**ABOUT THIS TASK:**
Pick out every line of the material that contains the string "para", treating uppercase and lowercase letters as different.
================
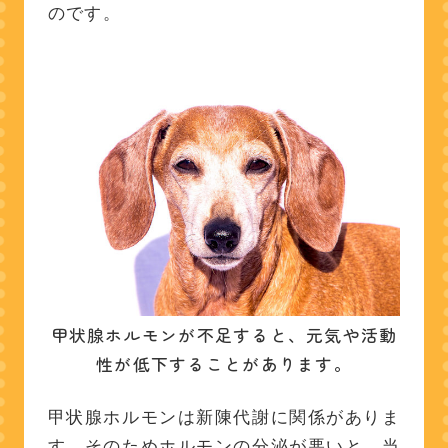
のです。
甲状腺ホルモンが不足すると、元気や活動
性が低下することがあります。
甲状腺ホルモンは新陳代謝に関係がありま
す。そのためホルモンの分泌が悪いと、当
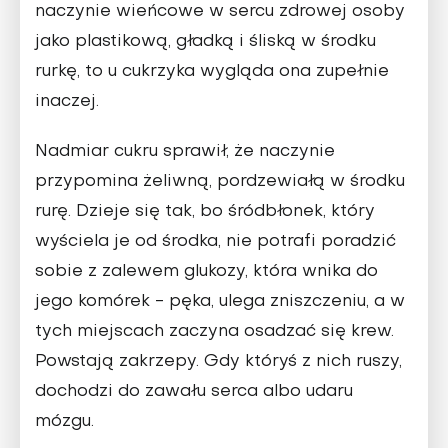
naczynie wieńcowe w sercu zdrowej osoby
jako plastikową, gładką i śliską w środku
rurkę, to u cukrzyka wygląda ona zupełnie
inaczej.
Nadmiar cukru sprawił, że naczynie
przypomina żeliwną, pordzewiałą w środku
rurę. Dzieje się tak, bo śródbłonek, który
wyściela je od środka, nie potrafi poradzić
sobie z zalewem glukozy, która wnika do
jego komórek - pęka, ulega zniszczeniu, a w
tych miejscach zaczyna osadzać się krew.
Powstają zakrzepy. Gdy któryś z nich ruszy,
dochodzi do zawału serca albo udaru
mózgu.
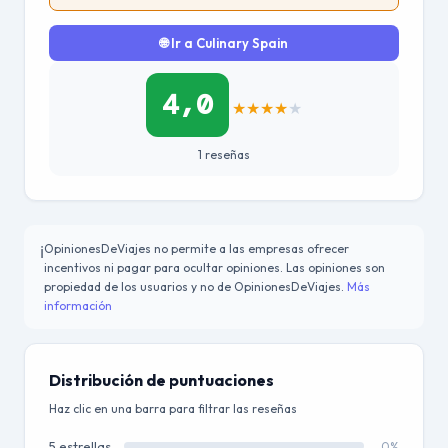
🌐 Ir a Culinary Spain
4,0
★
★
★
★
★
1 reseñas
OpinionesDeViajes no permite a las empresas ofrecer
ℹ️
incentivos ni pagar para ocultar opiniones. Las opiniones son
propiedad de los usuarios y no de OpinionesDeViajes.
Más
información
Distribución de puntuaciones
Haz clic en una barra para filtrar las reseñas
5 estrellas
0%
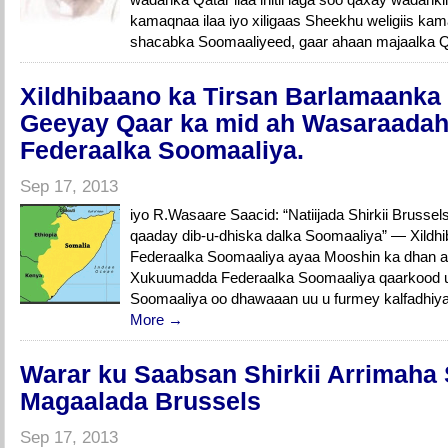
kamaqnaa ilaa iyo xiligaas Sheekhu weligiis kam
shacabka Soomaaliyeed, gaar ahaan majaalka Q
Xildhibaano ka Tirsan Barlamaanka
Geeyay Qaar ka mid ah Wasaraada
Federaalka Soomaaliya.
Sep 17, 2013
iyo R.Wasaare Saacid: “Natiijada Shirkii Brussel
qaaday dib-u-dhiska dalka Soomaaliya” — Xildh
Federaalka Soomaaliya ayaa Mooshin ka dhan 
Xukuumadda Federaalka Soomaaliya qaarkood 
Soomaaliya oo dhawaaan uu u furmey kalfadhi
More →
Warar ku Saabsan Shirkii Arrimaha
Magaalada Brussels
Sep 17, 2013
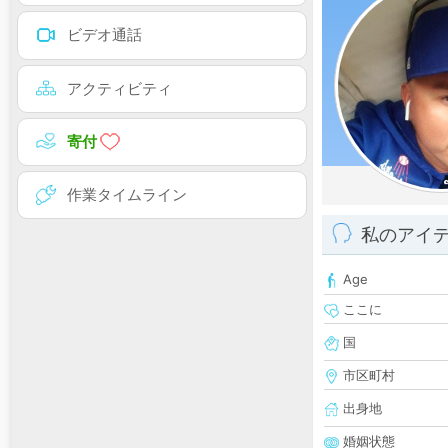
ビデオ通話
アクティビティ
寄付
作業タイムライン
私のアイ
Age
ここに
国
市区町村
出身地
婚姻状態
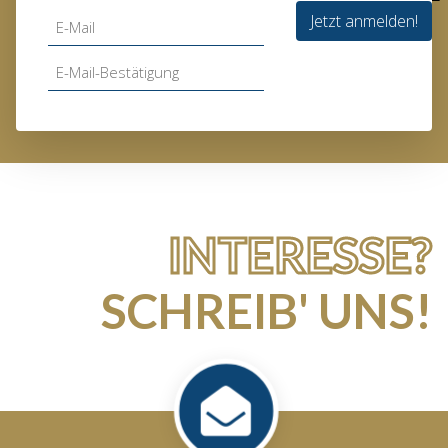
Jetzt anmelden!
INTERESSE?
SCHREIB' UNS!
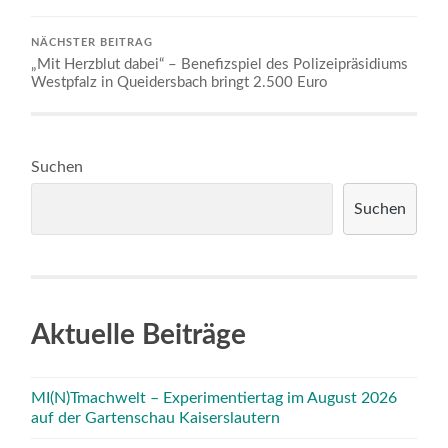
NÄCHSTER BEITRAG
„Mit Herzblut dabei“ – Benefizspiel des Polizeipräsidiums
Westpfalz in Queidersbach bringt 2.500 Euro
Suchen
Suchen
Aktuelle Beiträge
MI(N)Tmachwelt – Experimentiertag im August 2026
auf der Gartenschau Kaiserslautern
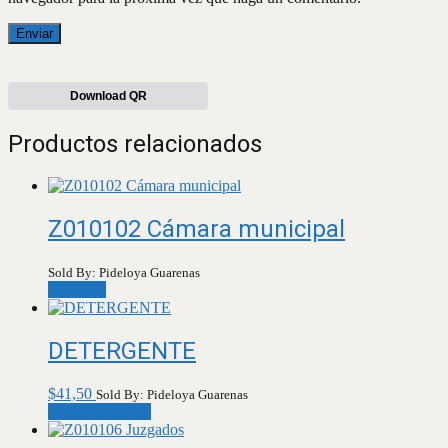
Download QR
Productos relacionados
Z010102 Cámara municipal
Sold By: Pideloya Guarenas
Leer más
DETERGENTE
$
41,50
Sold By: Pideloya Guarenas
Añadir al carrito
================
**TASK OUTPUT:**
incentivos ni pagar para ocultar opiniones. Las opiniones son
Haz clic en una barra para filtrar las reseñas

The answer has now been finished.